A lawyer with an accounting background and a retired bank worker have begun raising campaign funds to run against City Councilman Jim Gennaro (D-Fresh Meadows) in this year's city council elections.
Both Democrats and residents of Kew Gardens Hills, David Reich, 37, and Florence Fisher, 69, said they were running for office in the 24th Council District in order to be in a position to help more people.
"If I get a call, I'm anxious to help and that's what it's all about: doing the constituent work," said Reich, who currently serves as counsel to state Sen. Seymour Lachman (D-Brooklyn).
Reich has been working in the state Senate for 10 years, serving as legislative council to former state Sen. Emanuel Gold from 1993 to 1998 and as chief of staff and counsel to Lachman from 1999 until the present.
"Working in the state Senate has given me the experience of writing legislation, seeing the legislative process firsthand and meeting with different interest groups," Reich said.

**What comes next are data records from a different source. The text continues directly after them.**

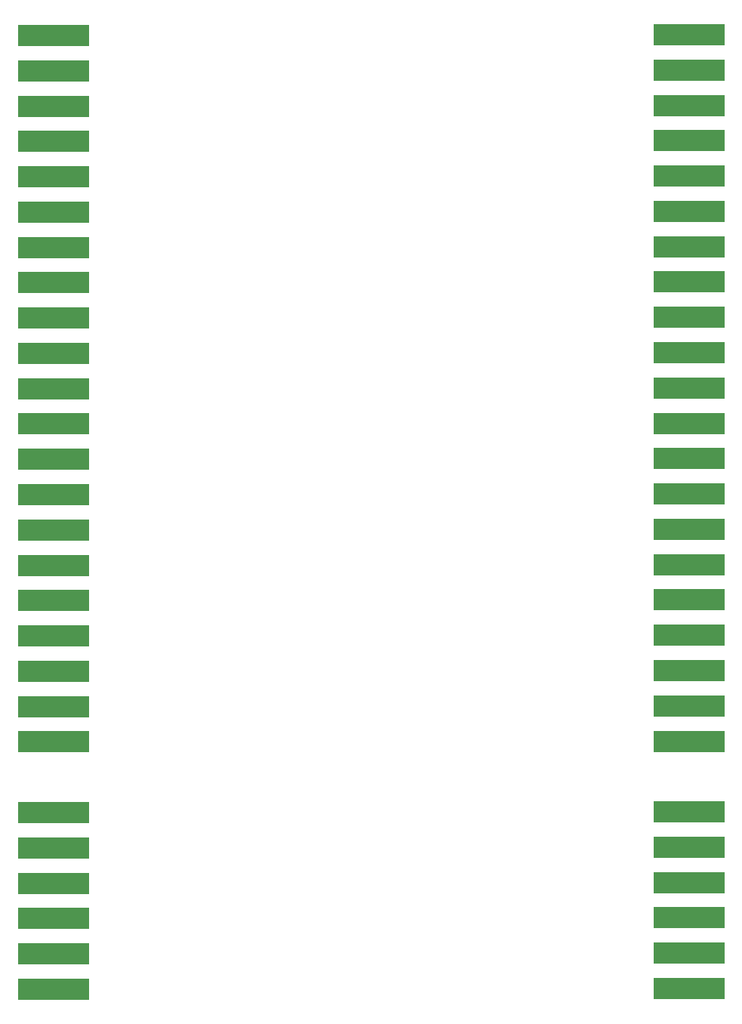
<source format=gbr>
%TF.GenerationSoftware,KiCad,Pcbnew,9.0.2*%
%TF.CreationDate,2025-07-09T23:55:51-04:00*%
%TF.ProjectId,jammaSFTM-CPS,6a616d6d-6153-4465-944d-2d4350532e6b,rev?*%
%TF.SameCoordinates,Original*%
%TF.FileFunction,Paste,Top*%
%TF.FilePolarity,Positive*%
%FSLAX46Y46*%
G04 Gerber Fmt 4.6, Leading zero omitted, Abs format (unit mm)*
G04 Created by KiCad (PCBNEW 9.0.2) date 2025-07-09 23:55:51*
%MOMM*%
%LPD*%
G01*
G04 APERTURE LIST*
%ADD10R,8.000000X2.350000*%
G04 APERTURE END LIST*
D10*
%TO.C,J1*%
X64544500Y-156228400D03*
X64544500Y-152268400D03*
X64544500Y-148308400D03*
X64544500Y-144348400D03*
X64544500Y-140388400D03*
X64544500Y-136428400D03*
X64544500Y-128508400D03*
X64544500Y-124548400D03*
X64544500Y-120588400D03*
X64544500Y-116628400D03*
X64544500Y-112668400D03*
X64544500Y-108708400D03*
X64544500Y-104748400D03*
X64544500Y-100788400D03*
X64544500Y-96828400D03*
X64544500Y-92868400D03*
X64544500Y-88908400D03*
X64544500Y-84948400D03*
X64544500Y-80988400D03*
X64544500Y-77028400D03*
X64544500Y-73068400D03*
X64544500Y-69108400D03*
X64544500Y-65148400D03*
X64544500Y-61188400D03*
X64544500Y-57228400D03*
X64544500Y-53268400D03*
X64544500Y-49308400D03*
%TD*%
%TO.C,J2*%
X135836100Y-156152200D03*
X135836100Y-152192200D03*
X135836100Y-148232200D03*
X135836100Y-144272200D03*
X135836100Y-140312200D03*
X135836100Y-136352200D03*
X135836100Y-128432200D03*
X135836100Y-124472200D03*
X135836100Y-120512200D03*
X135836100Y-116552200D03*
X135836100Y-112592200D03*
X135836100Y-108632200D03*
X135836100Y-104672200D03*
X135836100Y-100712200D03*
X135836100Y-96752200D03*
X135836100Y-92792200D03*
X135836100Y-88832200D03*
X135836100Y-84872200D03*
X135836100Y-80912200D03*
X135836100Y-76952200D03*
X135836100Y-72992200D03*
X135836100Y-69032200D03*
X135836100Y-65072200D03*
X135836100Y-61112200D03*
X135836100Y-57152200D03*
X135836100Y-53192200D03*
X135836100Y-49232200D03*
%TD*%
M02*

</source>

As a counsel in the state Senate, Reich wrote legislation to allow people to bring children under the age of 14 into voting booths in order to teach them good civic duty. He also worked on a bill requiring supermarket carts to have safety straps.
Before working for the Senate, Reich was an attorney in private practice and a tax consultant for Deloitte and Touche.
In 2001, Reich ran for office against Gennaro and Barry Grodenchik, who is now a state assemblyman. Reich came in third, with 3,000 votes.
"It was a respectable showing. I thought I would only get 500 votes," Reich said. "I laid the groundwork for running again."
So far, Reich has raised about $15,000 for his campaign, according to the Campaign Finance Board. He hopes to raise at least $35,000, the amount that he raised for his 2001 campaign.
If elected, Reich said he hopes to encourage the building of a rail system to transport people to, from and between Queens airports, and to clean up Main Street in Flushing by issuing more summonses to people who litter on the street.
Fisher said her chances for winning this year's election were good because she had built up a broad base of support, working as a community activist for more than 25 years in addition to stints as a bookkeeper, teller and platform officer in a bank for 31 years.
Having served as the head of the Kew Gardens Tenants' League from 1976 to 2000, housing chairwoman for Community Board 8 for 15 years and vice president of her Hyde Park Gardens co-op for about a year, Fisher said she has forged some very good relationships with landlords and would use those connections to try to build more affordable housing in her community.
Fisher was also one of seven founders of the Queens League of United Tenants, an educational group that teaches tenants about their rights.
In addition to dealing with housing, Fisher said she would focus on addressing drug abuse problems and on developing more after-school programs to get kids off the streets.
"What I would really like to see is the cops working the beat, on the street, getting to know the kids, talking to them. I think it really helps when the kids don't see the cops as the enemy," Fisher said.
To date Fisher has raised about $9,000 for her campaign, according to the Campaign Finance Board. She said she has a strong support system around her that is eager to help her win the election.
"People are very excited about me running. They thought I should have done it 15 years ago," Fisher said. "They can't wait to do the petition, go to the fund-raiser, go to the victory party."
This year's primary elections will be held on Sept. 9, and general elections will be held on Nov. 4.